25 Mart 2017 Cumartesi

BİLİNÇ, BİLİNÇ DIŞI ve BİLİNÇ ÖTESİ .....

Bu haftaki yazımda Spiritüel alemin biraz daha derinlerine inip, daha karmaşık konulara giriyoruz. 

Ancak, bu alanda ilerlemek istiyorsak bu kaçınılmaz bir durum olup, sabırla ilerlememiz gerekir.

Şimdi bu çerçevede spiritüel alemin kapısını aralamamıza yardım edecek olan bilinç konusunu ele alacağız.

Bilinç (Şuur) dediğimiz kavram insanın kendisini, çevresini ve çevresinde olup biteni tanıma, algılama, fark etme yetisidir.
Spiritüel alemde ise bu kavramı algı ve bilgilerin zihinde duru ve aydınlık biçimde izlenme süreci olarak ifade edebiliriz.
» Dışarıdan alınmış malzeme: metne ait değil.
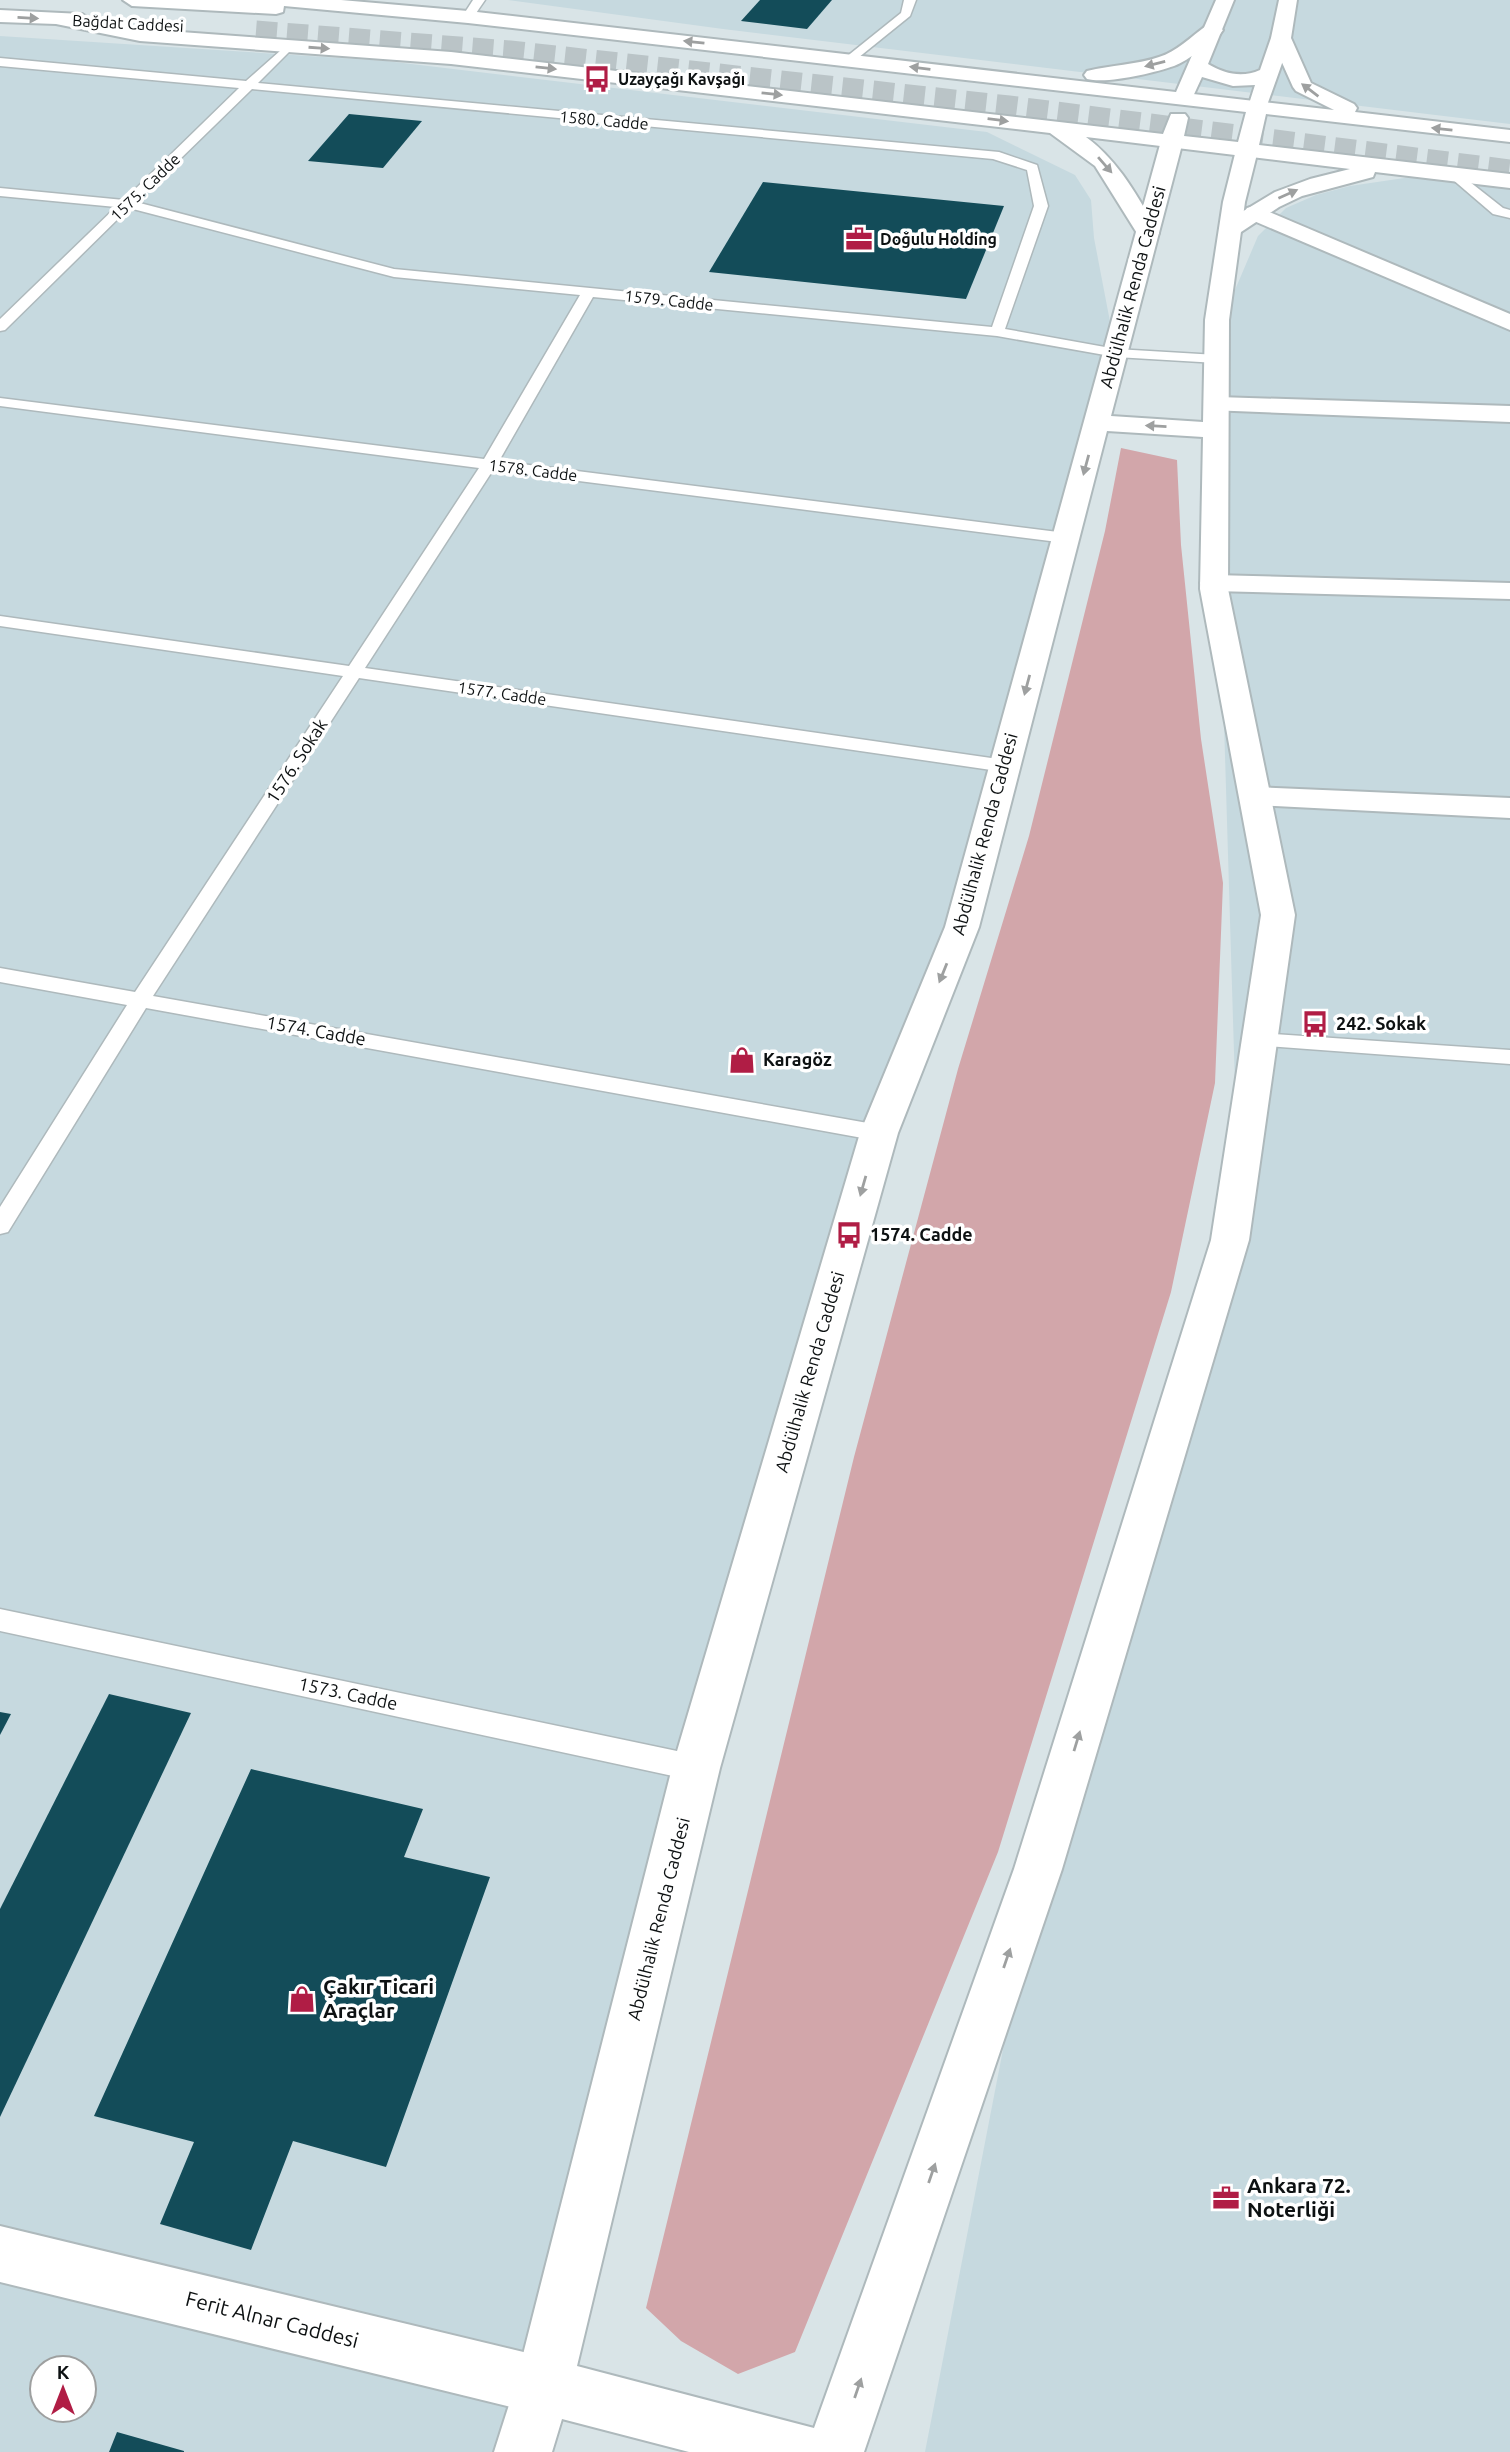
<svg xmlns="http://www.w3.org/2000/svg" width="1510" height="2452" font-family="Ubuntu,sans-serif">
	<rect width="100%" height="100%" fill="#d9e4e7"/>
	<!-- built -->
	<g fill="#c6d9df" fill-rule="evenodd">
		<path d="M508,0h1002v124l-787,-95z"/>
		<path d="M0,36l386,25 601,71 88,43 16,25 3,38 22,115 -154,574 -83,206 -356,1319h-523zM42,2368h42v42h-42z"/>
		<path d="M1445,172l65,4v2276h-585l113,-583 200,-684 -17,-562 -4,-291 41,-96 28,-28 30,-13 34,-9z"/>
	</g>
	<!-- green -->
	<path fill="#d2a6aa" d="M1121,448l56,12 4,85 20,194 22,144 -8,200 -44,209 -173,560 -203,500 -57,22 -57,-33 -35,-33 208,-851 104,-388 71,-233 76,-305z"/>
	<!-- building -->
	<g fill="#134c59">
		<path d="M760,0h72l-25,29 -66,-8z"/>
		<path d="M349,114l73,7 -39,47 -75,-7z"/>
		<path d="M763,182l241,24 -38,93 -257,-27z"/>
		<path d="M109,1694l82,19 -191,404v-208z"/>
		<path d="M0,1712l11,2 -11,21z"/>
		<path d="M251,1769l172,40 -19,48 86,20 -104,290 -93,-26 -42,109 -91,-26 34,-82 -100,-26z"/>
		<path d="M117,2432l67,19v1h-75z"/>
	</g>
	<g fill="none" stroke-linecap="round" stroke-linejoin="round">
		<!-- primary-tunnel -->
		<path stroke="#bac4c7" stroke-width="21" stroke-dasharray="21 10" stroke-linecap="butt" d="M256,31l254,20 499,55 501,64"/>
		<defs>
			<g id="service">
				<path d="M473,0h12l-13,19h-8l-2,-2z"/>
				<path d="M904,0h12l-6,16 -57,46h-8v-4l56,-45z"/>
				<path d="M289,43l4,1v4l-35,35 741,69 38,13 11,41 -43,123 111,20 101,6 7,4 -7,4 -101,-6 -119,-21 -404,-39 -94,164 567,72 8,5 -8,5 -573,-73 -128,198 640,92 9,6 -9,6 -646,-94 -206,318 726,129 8,3 3,5 -3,5 -8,3 -733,-133 -138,224 -8,2v-27l127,-202 -127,-23v-14l135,24 208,-316 -343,-50v-10l349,50 130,-198 -479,-62v-8l484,61 96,-164 -186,-18 -265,-69 -124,122 -5,1v-12l116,-112 -116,-11v-8l124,12 115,-112 -239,-22v-8l246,23zM252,89l741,70 34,11 7,36 -42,121 -598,-58 -258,-67z"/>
				<path d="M1456,171l47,37 7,2v8l-17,-4 -42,-36v-6z"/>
				<path d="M1259,1033l251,17v14l-258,-19 -3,-5 3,-5z"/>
				<path d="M0,1609l696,146 10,4 4,9 -4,9 -10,4 -696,-150z"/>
			</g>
			<g id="minor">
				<path d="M1255,206l255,108v16l-263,-112 -3,-5 3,-5z"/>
				<path d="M1218,397l292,9v16l-301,-12 -4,-5 4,-5z"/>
				<path d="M1214,575l296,8v16l-296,-8 -10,-2 -4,-6 4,-6z"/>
				<path d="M1255,787l255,11v20l-255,-13 -11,-2 -5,-7 5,-7z"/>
			</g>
			<path id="tertiary" d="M0,2226l544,131 20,9 9,20 -9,20 -20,9 -544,-133z"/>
			<g id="secondary">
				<path d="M1216,0h18l-26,64c17,10 34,14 52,6l11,-32 8,-38h18l-6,38 -26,73h-14l-3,-4 7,-22 -22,1 -31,-9 -12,26h-14l-3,-4z"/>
				<path d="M1172,135l7,2 4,4 -72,275 92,6 2,-102 18,-118 13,-52 4,-4h14l4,4 -13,52 -16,118 -1,269 67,326 -46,325 -187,629 -198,583h-175l-127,-33 -10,33h-58l21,-66 157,-618 188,-635 85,-206 216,-786 4,-4zM1107,431l96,6 -3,152 61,326 -50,325 -197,629 -200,559 -237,-62 143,-598 178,-635 81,-206z"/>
			</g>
			<g id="primary">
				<path d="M123,0h218l127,11 866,99 -38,-19 -3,-4 -22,-49 10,-6 10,6 20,45 43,21 3,4 -2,4 155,18v12l-244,-28 -7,31 251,29v14l-135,-16 -2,5 -71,19 -23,11 -41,27h-16l-3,-5 3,-5 53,-32 35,-13 40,-10 -264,-32c34,25 52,61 73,96l-3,5h-16l-45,-72 -45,-33 -599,-69 -311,-23 -84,-17 -56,-2v-12l82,4 9,6 49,9 311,23 712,82 8,-20h14l3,4 -4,18 54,6 8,-30 -778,-89 -184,-17 -1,6 -7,2 -144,-8z"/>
				<path d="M1213,24l10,6 -3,4c-14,10 -30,26 -46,32 -20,7 -66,18 -87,13l-3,-4 3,-4c24,-6 49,-6 72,-14 17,-5 33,-21 47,-31z"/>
			</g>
		</defs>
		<!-- service casing -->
		<use href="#service" stroke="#aeb9bc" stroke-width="3"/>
		<!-- minor casing -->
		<use href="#minor" stroke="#aeb9bc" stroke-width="4"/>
		<!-- tertiary casing -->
		<use href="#tertiary" stroke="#aeb9bc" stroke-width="4"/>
		<!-- secondary casing -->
		<use href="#secondary" stroke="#aeb9bc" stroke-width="4"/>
		<!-- primary casing -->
		<use href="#primary" stroke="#aeb9bc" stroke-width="4"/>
		<!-- service -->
		<use href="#service" fill="#fff" fill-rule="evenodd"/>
		<!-- minor -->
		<use href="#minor" fill="#fff" fill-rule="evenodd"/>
		<!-- tertiary -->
		<use href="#tertiary" fill="#fff" fill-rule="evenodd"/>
		<!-- secondary -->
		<use href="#secondary" fill="#fff" fill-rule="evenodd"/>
		<!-- primary -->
		<use href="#primary" fill="#fff" fill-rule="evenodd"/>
	</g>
	<!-- one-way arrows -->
	<defs><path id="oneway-solid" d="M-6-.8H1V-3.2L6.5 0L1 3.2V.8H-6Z" transform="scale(1.75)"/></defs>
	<g fill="#9ea0a0">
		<use href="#oneway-solid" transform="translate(28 18) rotate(3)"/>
		<use href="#oneway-solid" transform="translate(694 42) rotate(-174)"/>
		<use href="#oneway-solid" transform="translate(319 48) rotate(4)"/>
		<use href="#oneway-solid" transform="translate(1155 64) rotate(166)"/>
		<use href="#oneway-solid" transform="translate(546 68) rotate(6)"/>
		<use href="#oneway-solid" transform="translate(920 68) rotate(-173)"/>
		<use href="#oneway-solid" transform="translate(1310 90) rotate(-143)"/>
		<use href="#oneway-solid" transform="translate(772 94) rotate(6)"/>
		<use href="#oneway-solid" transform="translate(998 120) rotate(7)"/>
		<use href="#oneway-solid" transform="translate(1442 129) rotate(-174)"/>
		<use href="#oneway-solid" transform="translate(1105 165) rotate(49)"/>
		<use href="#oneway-solid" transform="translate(1288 194) rotate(-24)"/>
		<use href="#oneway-solid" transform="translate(1156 426) rotate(-177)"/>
		<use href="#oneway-solid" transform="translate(1086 465) rotate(105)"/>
		<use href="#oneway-solid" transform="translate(1027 685) rotate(105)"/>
		<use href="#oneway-solid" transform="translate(943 973) rotate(112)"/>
		<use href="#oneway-solid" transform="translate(863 1186) rotate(106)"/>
		<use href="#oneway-solid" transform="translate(1077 1741) rotate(-73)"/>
		<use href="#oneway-solid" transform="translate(1007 1958) rotate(-71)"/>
		<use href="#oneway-solid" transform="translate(932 2173) rotate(-71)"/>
		<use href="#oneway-solid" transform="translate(858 2388) rotate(-71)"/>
	</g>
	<!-- icons -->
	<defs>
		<symbol id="bus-bare" viewBox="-9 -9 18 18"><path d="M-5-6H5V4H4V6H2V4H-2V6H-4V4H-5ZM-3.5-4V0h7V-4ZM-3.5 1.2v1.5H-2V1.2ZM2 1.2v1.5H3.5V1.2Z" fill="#b01d45" stroke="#fff" stroke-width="2.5" paint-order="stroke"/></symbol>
		<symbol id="office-bare" viewBox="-9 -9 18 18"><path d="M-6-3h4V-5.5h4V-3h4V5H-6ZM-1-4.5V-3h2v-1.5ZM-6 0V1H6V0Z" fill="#b01d45" stroke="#fff" stroke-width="2.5" paint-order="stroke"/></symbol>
		<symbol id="shop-bare" viewBox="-9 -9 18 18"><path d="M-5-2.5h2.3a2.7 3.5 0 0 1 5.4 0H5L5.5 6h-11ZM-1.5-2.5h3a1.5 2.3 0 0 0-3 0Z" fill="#b01d45" stroke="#fff" stroke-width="2.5" paint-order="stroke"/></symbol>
	</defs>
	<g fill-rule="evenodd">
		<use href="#bus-bare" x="578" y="60" width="38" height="38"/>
		<use href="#office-bare" x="840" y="220" width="38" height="38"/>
		<use href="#bus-bare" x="1296" y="1005" width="38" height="38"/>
		<use href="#shop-bare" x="723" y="1041" width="38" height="38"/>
		<use href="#bus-bare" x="830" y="1216" width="38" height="38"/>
		<use href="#shop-bare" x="283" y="1980" width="38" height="38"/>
		<use href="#office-bare" x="1207" y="2179" width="38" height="38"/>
	</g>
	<g text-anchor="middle" stroke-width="7" stroke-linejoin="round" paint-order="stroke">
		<!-- far-street labels -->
		<g font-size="16" fill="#0d1112" stroke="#fff">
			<text transform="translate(128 23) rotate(3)" y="6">Bağdat Caddesi</text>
			<text transform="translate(604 120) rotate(5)" y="6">1580. Cadde</text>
			<text transform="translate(145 187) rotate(-44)" y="6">1575. Cadde</text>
			<text transform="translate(669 300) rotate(6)" y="6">1579. Cadde</text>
			<text transform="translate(533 470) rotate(7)" y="6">1578. Cadde</text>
			<text transform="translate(502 693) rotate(8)" y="6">1577. Cadde</text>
		</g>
		<!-- far-poi labels -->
		<g font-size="16" font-weight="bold" fill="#0d1112" stroke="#fff" text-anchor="start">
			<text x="618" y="85">Uzayçağı Kavşağı</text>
			<text x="880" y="245">Doğulu Holding</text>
		</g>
		<!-- street labels -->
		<g font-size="18" fill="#0d1112" stroke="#fff">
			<text transform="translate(1133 287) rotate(-75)" y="6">Abdülhalik Renda Caddesi</text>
			<text transform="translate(297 761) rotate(-57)" y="6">1576. Sokak</text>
			<text transform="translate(985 834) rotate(-75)" y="6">Abdülhalik Renda Caddesi</text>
			<text transform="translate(316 1031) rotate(10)" y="6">1574. Cadde</text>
			<text transform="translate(810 1372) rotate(-74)" y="6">Abdülhalik Renda Caddesi</text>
			<text transform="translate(348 1694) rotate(12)" y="6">1573. Cadde</text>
			<text transform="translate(659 1919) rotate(-76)" y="6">Abdülhalik Renda Caddesi</text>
		</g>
		<!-- poi labels -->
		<g font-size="18" font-weight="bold" fill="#0d1112" stroke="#fff" text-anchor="start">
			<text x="1336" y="1030">242. Sokak</text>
			<text x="763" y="1066">Karagöz</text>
			<text x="870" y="1241">1574. Cadde</text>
		</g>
		<!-- near-poi labels -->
		<g font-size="21" font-weight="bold" fill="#0d1112" stroke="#fff" text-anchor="start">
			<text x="323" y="1994">Çakır Ticari<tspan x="323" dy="24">Araçlar</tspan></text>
			<text x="1247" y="2193">Ankara 72.<tspan x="1247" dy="24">Noterliği</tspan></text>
		</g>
		<!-- near-street labels -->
		<g font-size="21" fill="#0d1112" stroke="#fff">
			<text transform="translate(272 2320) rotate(14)" y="7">Ferit Alnar Caddesi</text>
		</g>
	</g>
	<!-- north arrow -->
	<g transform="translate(63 2389)"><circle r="33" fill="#ffffff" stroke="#9ea0a0" stroke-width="2"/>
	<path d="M0-5L12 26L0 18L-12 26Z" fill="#b01d45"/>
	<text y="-10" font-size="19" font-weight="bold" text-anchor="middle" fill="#0d1112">K</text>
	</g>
</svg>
Bilinci tam olarak anlatabilmek için aşağıda yaptığımız gibi bir ayırıma ihtiyaç vardır;

BİLİNÇ
(Günlük ve dünyevi işlerimizin algı ve ön kayıt alanı)

BİLİNÇDIŞI
(Günlük algı ve bilginin geçici hesaplaşma alanı, gün sonu hesaplaşma, bir başka ifade ile günlük muhasebe kayıt alanı, bir başka ifade ile geçici bilgi deposu)

BİLİNÇ ÖTESİ
(Bu bölüm kendi içinde "Bilinçüstü" ve "Bilinçaltı" diye ikiye ayrılır. Bilinçüstü dış tesirlere açık alan, bilinçaltı ise geçmiş hayata ait kayıtların olduğu alan)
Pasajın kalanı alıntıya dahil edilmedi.